Abstract

The stochastic block model (SBM) is a random graph model with different group of vertices connecting differently. It is widely employed as a canonical model to study clustering and community detection, and provides a fertile ground to study the information-theoretic and computational tradeoffs that arise in combinatorial statistics and more generally data science. This monograph surveys the recent developments that establish the fundamental limits for community detection in the SBM, both with respect to information-theoretic and computational tradeoffs, and for various recovery requirements such as exact, partial and weak recovery. The main results discussed are the phase transitions for exact recovery at the Chernoff-Hellinger threshold, the phase transition for weak recovery at the Kesten-Stigum threshold, the optimal SNR-mutual information tradeoff for partial recovery, and the gap between information-theoretic and computational thresholds.

Community Detection and Stochastic Block Models

The field of community detection has been expanding greatly since the 1980s, with a remarkable diversity of models and algorithms developed in different communities like machine learning, computer science, network science, social science, and statistical physics. Various fundamental questions remain nonetheless unsettled, such as: Are there really communities? Algorithms may output community structures, but are these meaningful or artefacts? Can we always extract the communities when they are present; fully, partially? And what is a good benchmark to measure the performance of algorithms, and how good are the current algorithms?

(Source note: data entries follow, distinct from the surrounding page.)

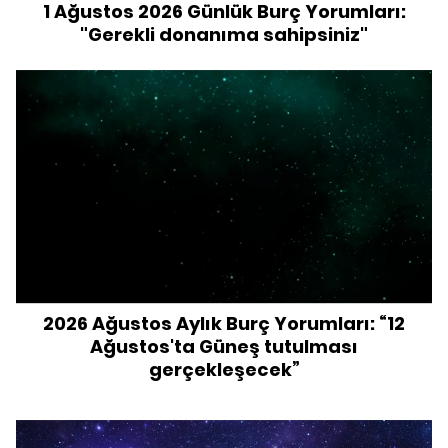
1 Ağustos 2026 Günlük Burç Yorumları:
"Gerekli donanıma sahipsiniz"
2026 Ağustos Aylık Burç Yorumları: “12
Ağustos'ta Güneş tutulması
gerçekleşecek”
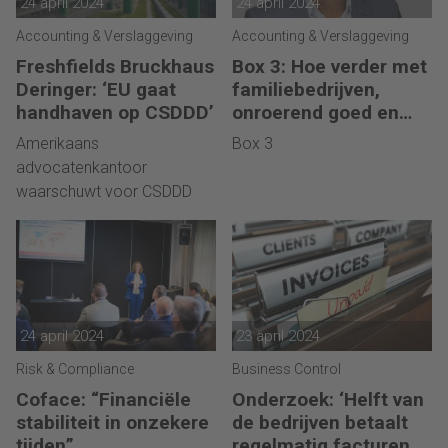
24 april 2024
24 april 2024
Accounting & Verslaggeving
Accounting & Verslaggeving
Freshfields Bruckhaus
Box 3: Hoe verder met
Deringer: ‘EU gaat
familiebedrijven,
handhaven op CSDDD’
onroerend goed en
start-ups?
Amerikaans
Box 3
advocatenkantoor
waarschuwt voor CSDDD
24 april 2024
23 april 2024
Risk & Compliance
Business Control
Coface: “Financiële
Onderzoek: ‘Helft van
stabiliteit in onzekere
de bedrijven betaalt
tijden”
regelmatig facturen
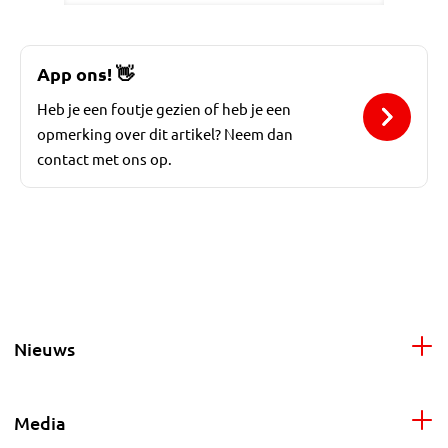
App ons!
👋
Heb je een foutje gezien of heb je een
opmerking over dit artikel? Neem dan
contact met ons op.
Nieuws
Media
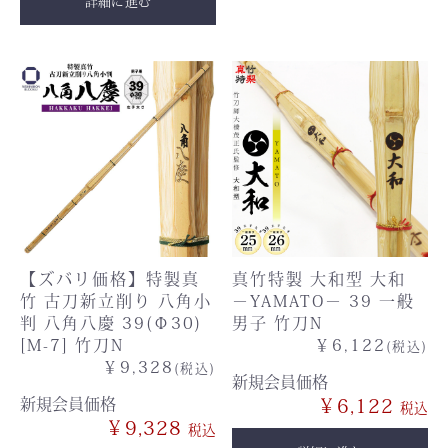
詳細に進む
【ズバリ価格】特製真
真竹特製 大和型 大和
竹 古刀新立削り 八角小
－YAMATO－ 39 一般
判 八角八慶 39(Φ30)
男子 竹刀N
[M-7] 竹刀N
￥6,122
(税込)
￥9,328
(税込)
新規会員価格
新規会員価格
￥6,122
￥9,328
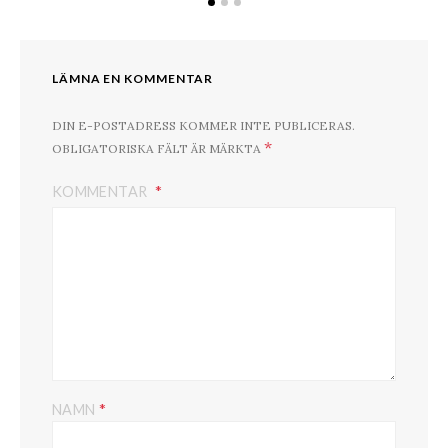
LÄMNA EN KOMMENTAR
DIN E-POSTADRESS KOMMER INTE PUBLICERAS.
*
OBLIGATORISKA FÄLT ÄR MÄRKTA
KOMMENTAR
*
NAMN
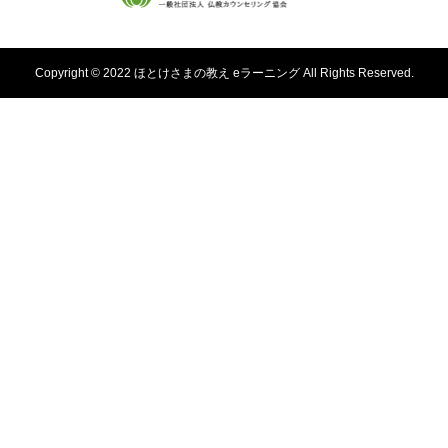
Copyright © 2022 ほとけさまの教え eラーニング All Rights Reserved.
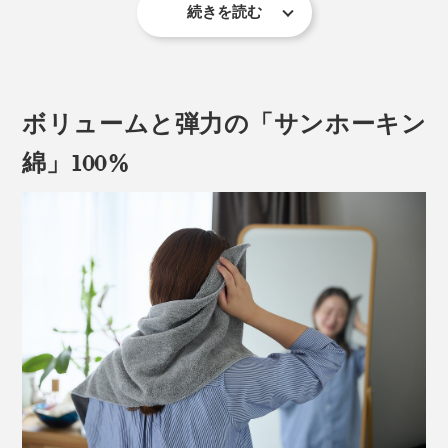
続きを読む
この「シャトル織機」を、創業の1963年から、修理を
繰り返しながら使い続けているのが、愛媛県今治市のタ
オルメーカー「渡辺パイル」です。
ボリュームと弾力の「サンホーキン
綿」100%
かつて、タオルの聖地「今治」ではこの「シャトル織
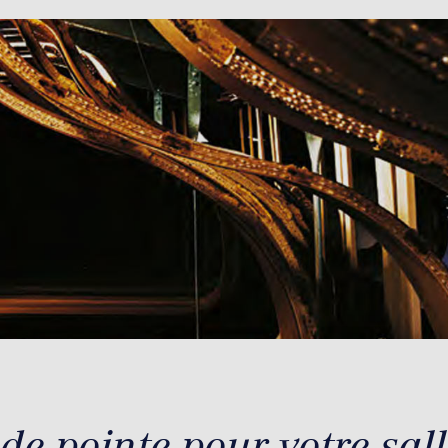
de pointe pour votre sall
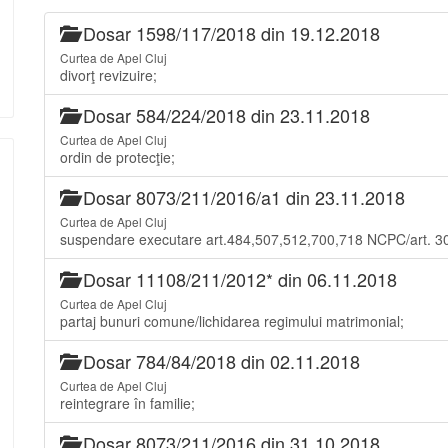
Dosar 1598/117/2018 din 19.12.2018
Curtea de Apel Cluj
divorţ revizuire;
Dosar 584/224/2018 din 23.11.2018
Curtea de Apel Cluj
ordin de protecţie;
Dosar 8073/211/2016/a1 din 23.11.2018
Curtea de Apel Cluj
suspendare executare art.484,507,512,700,718 NCPC/art. 
Dosar 11108/211/2012* din 06.11.2018
Curtea de Apel Cluj
partaj bunuri comune/lichidarea regimului matrimonial;
Dosar 784/84/2018 din 02.11.2018
Curtea de Apel Cluj
reintegrare în familie;
Dosar 8073/211/2016 din 31.10.2018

This monograph describes recent developments aiming at answering these questions in the context of block models. Addressing the issues from an information-theoretic view-point, the author gives a comprehensive description of the historical and recent work that has led to key new concepts in the various recovery requirements for community detection.

The monograph provides a compact introduction to community detection, which enables the reader to apply these techniques in applications such as understanding sociological behavior, protein to protein interactions; gene expressions; recommendation systems; medical prognosis; DNA 3D folding; image segmentation, natural language processing, product-customer segmentation, webpage sorting, and many more.